In response to the customization needs of industry leaders, Etched has eliminated traditional reverse engineering challenges by opening up its software stack, from the driver to the kernel level, and giving engineers the ability to directly customize the Transformer layer to their specific needs, greatly improving the customizability and flexibility of the system.
In addition, by reducing the memory footprint, the Sohu chip increases the number of transistors used for data processing, and adopts a single large-scale core design, which effectively avoids the coordination overhead between multiple cores and further optimizes computing efficiency.
|The ASIC competitive landscape is open
At present, the competitive environment of the ASIC market is becoming increasingly open, especially reflected in the fact that large cloud service providers are actively participating in the accelerator race of AI technology through independent research and development or cooperative research and development. According to the latest financial report, Broadcom's network business revenue in the first quarter of fiscal 2024 increased significantly to $3.3 billion, an increase of 46%, which was mainly driven by the high demand for customized AI accelerators from two hyperscale customers.
By the end of fiscal 2024, AI-related businesses will raise the proportion of its total semiconductor revenue to 35% from its previous estimate of 25%, exceeding the revenue scale of $10 billion, of which about 70% is directly attributable to the sale of AI accelerator products.
Recent rumors have pointed out that ByteDance is working with Broadcom to develop an ASIC chip based on a 5nm process designed for AI, and plans to be produced by TSMC, but ByteDance has denied this.
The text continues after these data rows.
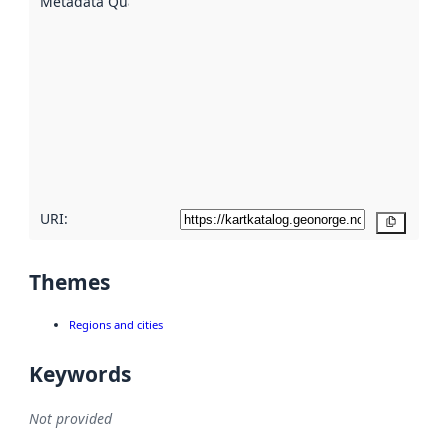
Metadata Quality
:
using
metadata.
Read
more
about
metadata
quality
here
URI:
Copy
Themes
Regions and cities
Keywords
Not provided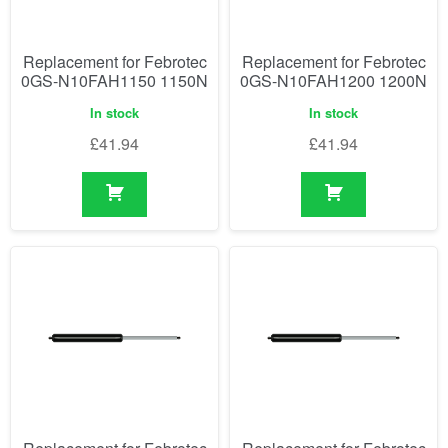
Replacement for Febrotec
Replacement for Febrotec
0GS-N10FAH1150 1150N
0GS-N10FAH1200 1200N
In stock
In stock
£
41.94
£
41.94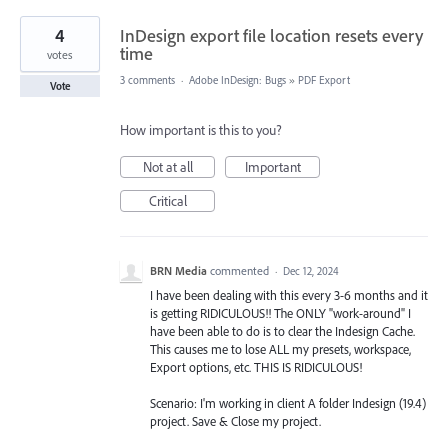
4
InDesign export file location resets every
time
votes
3 comments
·
Adobe InDesign: Bugs
»
PDF Export
Vote
How important is this to you?
Not at all
Important
Critical
BRN Media
commented
·
Dec 12, 2024
I have been dealing with this every 3-6 months and it
is getting RIDICULOUS!! The ONLY "work-around" I
have been able to do is to clear the Indesign Cache.
This causes me to lose ALL my presets, workspace,
Export options, etc. THIS IS RIDICULOUS!
Scenario: I'm working in client A folder Indesign (19.4)
project. Save & Close my project.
The wide application of ASIC chips and the reduction of computing power costs brought by them are the key paths to promote large-scale AI models to a wider range of industrial applications. Unlike the rapid establishment of ASICs in the Bitcoin space, the development path of AI chips is expected to be more complex and changeable, going through a cycle of multiple iterations and upgrades. This process includes: general-purpose GPUs first facilitate the exploration and initial formation of new models and algorithms, and then realize large-scale applications through specialized ASICs, driving the explosion of market demand, and the rich ecosystem will further attract users and innovators, giving rise to more advanced algorithms, and so on, gradually advancing until the vision of comprehensive artificial general intelligence (AGI) is realized.